Pull out every line in the items below that contains the string "kern", and copy each one.

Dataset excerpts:
## begin

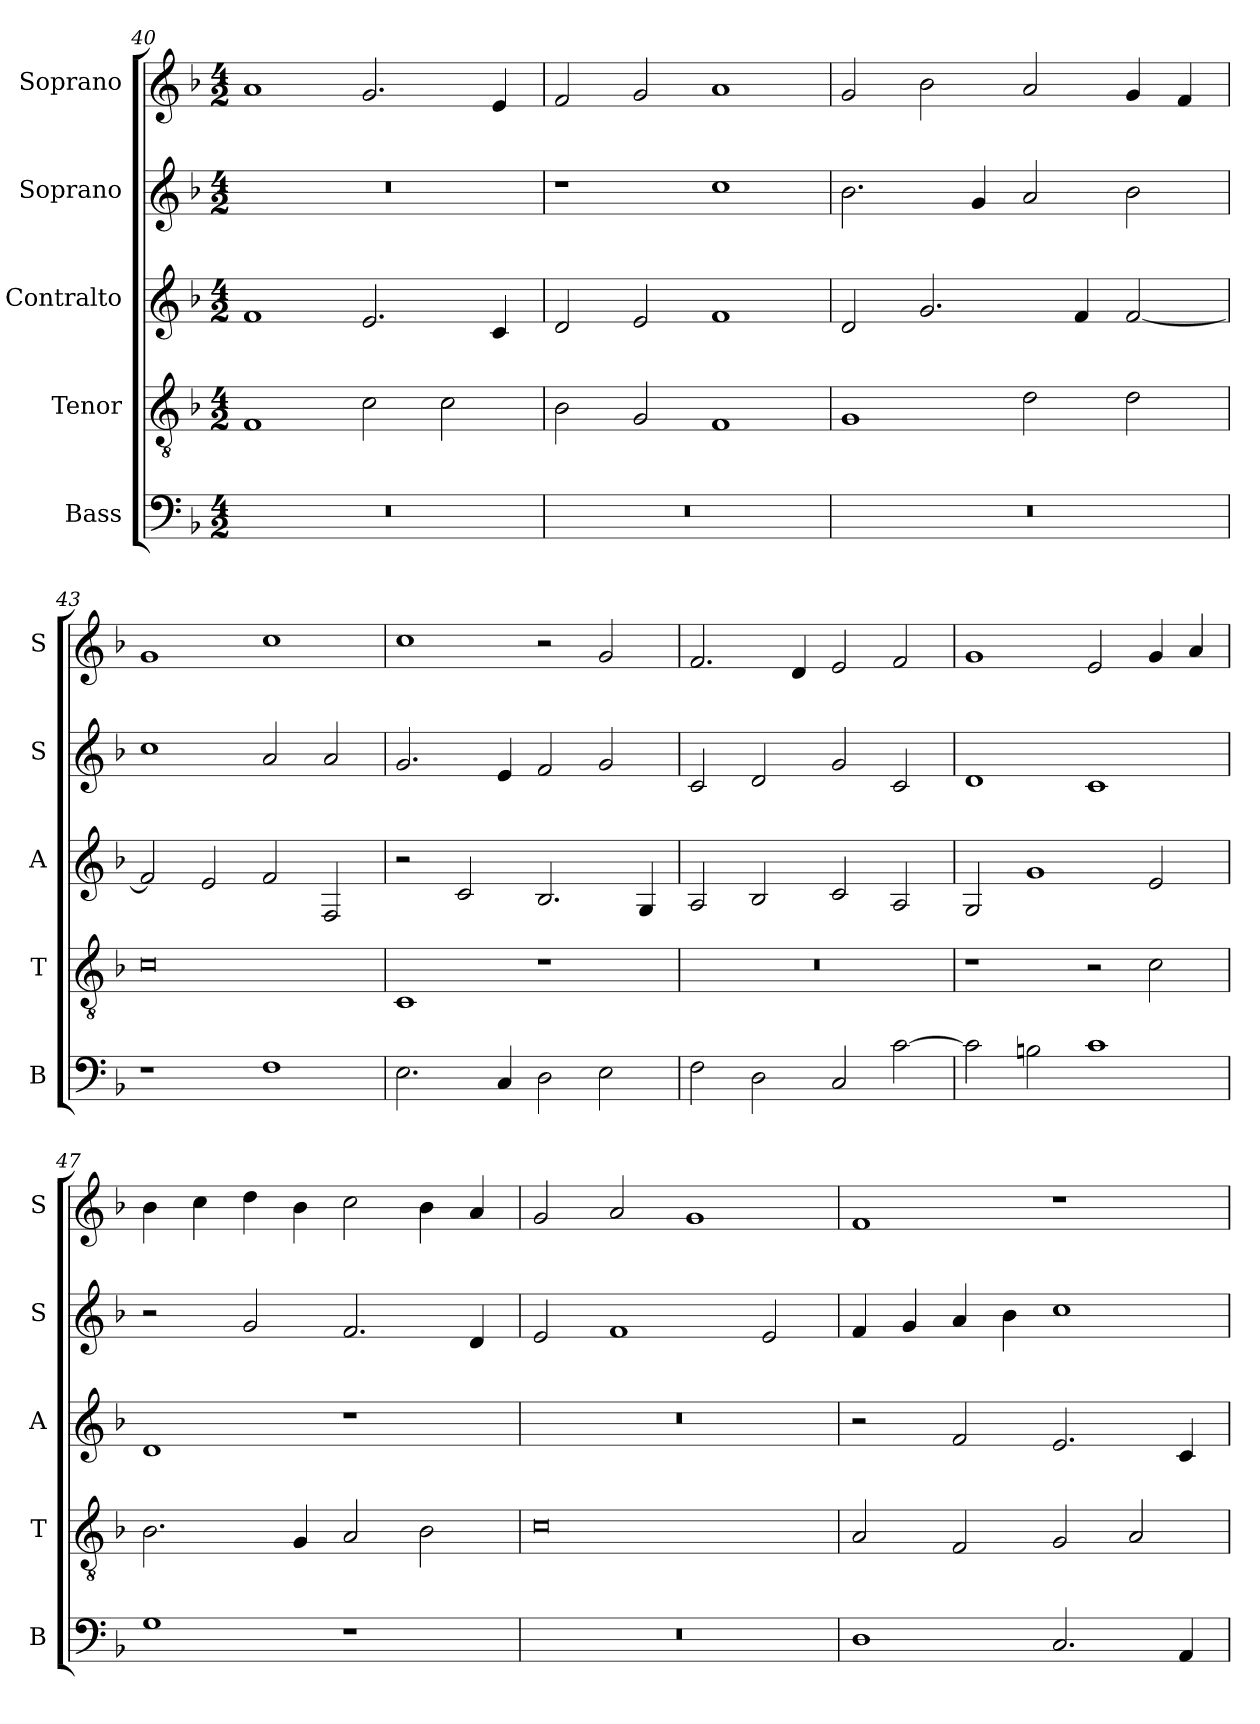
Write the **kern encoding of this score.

**kern	**kern	**kern	**kern	**kern
*part5	*part4	*part3	*part2	*part1
*staff5	*staff4	*staff3	*staff2	*staff1
*I"Bass	*I"Tenor	*I"Contralto	*I"Soprano	*I"Soprano
*I'B	*I'T	*I'A	*I'S	*I'S
*clefF4	*clefGv2	*clefG2	*clefG2	*clefG2
*k[b-]	*k[b-]	*k[b-]	*k[b-]	*k[b-]
*F:ion	*F:ion	*F:ion	*F:ion	*F:ion
*M4/2	*M4/2	*M4/2	*M4/2	*M4/2
=40	=40	=40	=40	=40
0r	1F	1f	0r	1a
.	2c	2.e	.	2.g
.	2c	.	.	.
.	.	4c	.	4e
=41	=41	=41	=41	=41
0r	2B-	2d	1r	2f
.	2G	2e	.	2g
.	1F	1f	1cc	1a
=42	=42	=42	=42	=42
0r	1G	2d	2.b-	2g
.	.	2.g	.	2b-
.	.	.	4g	.
.	2d	.	2a	2a
.	.	4f	.	.
.	2d	[2f	2b-	4g
.	.	.	.	4f
=43	=43	=43	=43	=43
1r	0c	2f]	1cc	1g
.	.	2e	.	.
1F	.	2f	2a	1cc
.	.	2F	2a	.
=44	=44	=44	=44	=44
2.E	1C	2r	2.g	1cc
.	.	2c	.	.
4C	.	.	4e	.
2D	1r	2.B-	2f	2r
2E	.	.	2g	2g
.	.	4G	.	.
=45	=45	=45	=45	=45
2F	0r	2A	2c	2.f
2D	.	2B-	2d	.
.	.	.	.	4d
2C	.	2c	2g	2e
[2c	.	2A	2c	2f
=46	=46	=46	=46	=46
2c]	1r	2G	1d	1g
2Bn	.	1g	.	.
1c	2r	.	1c	2e
.	2c	2e	.	4g
.	.	.	.	4a
=47	=47	=47	=47	=47
1G	2.B-	1d	2r	4b-
.	.	.	.	4cc
.	.	.	2g	4dd
.	4G	.	.	4b-
1r	2A	1r	2.f	2cc
.	2B-	.	.	4b-
.	.	.	4d	4a
=48	=48	=48	=48	=48
0r	0c	0r	2e	2g
.	.	.	1f	2a
.	.	.	.	1g
.	.	.	2e	.
=49	=49	=49	=49	=49
1D	2A	2r	4f	1f
.	.	.	4g	.
.	2F	2f	4a	.
.	.	.	4b-	.
2.C	2G	2.e	1cc	1r
.	2A	.	.	.
4AA	.	4c	.	.
=	=	=	=	=
*-	*-	*-	*-	*-
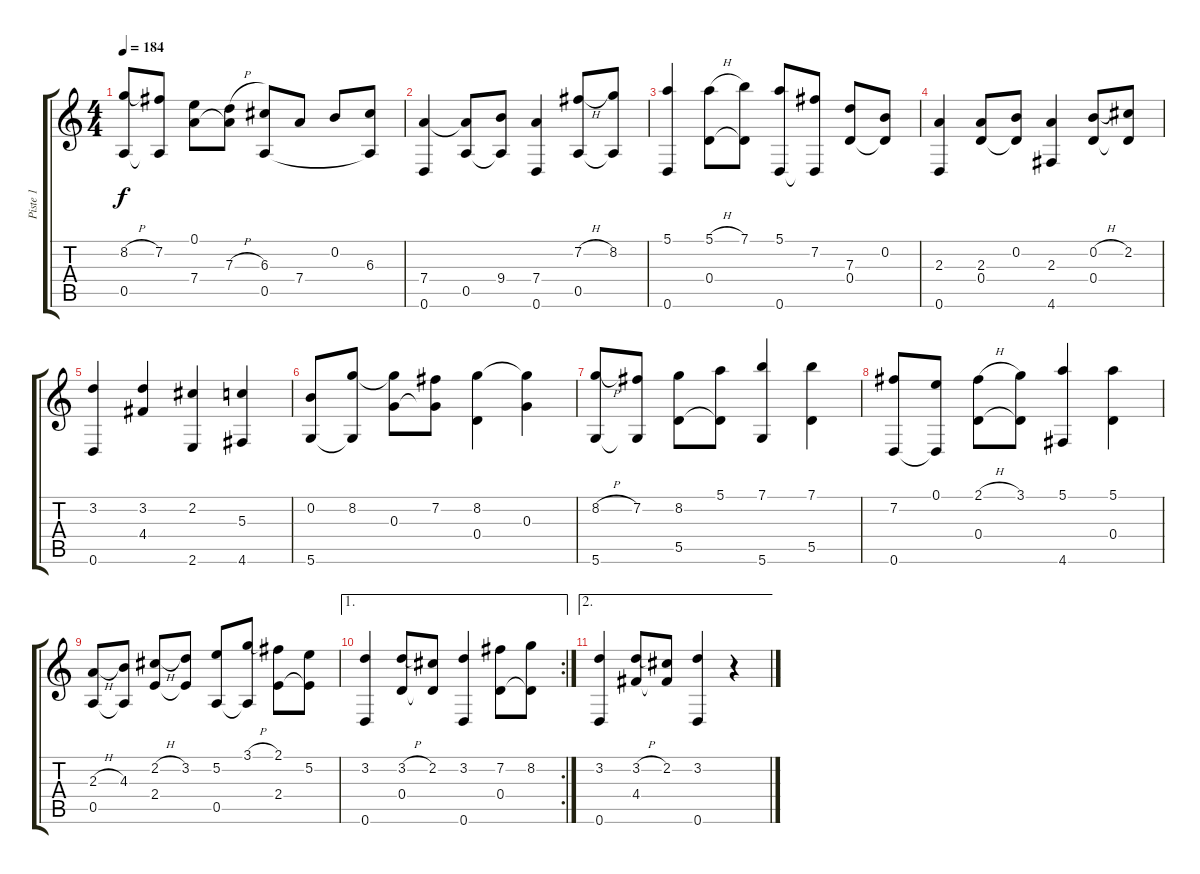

## end

## Result below
Write the **kern encoding of this score.
**kern	**kern	**kern	**kern	**kern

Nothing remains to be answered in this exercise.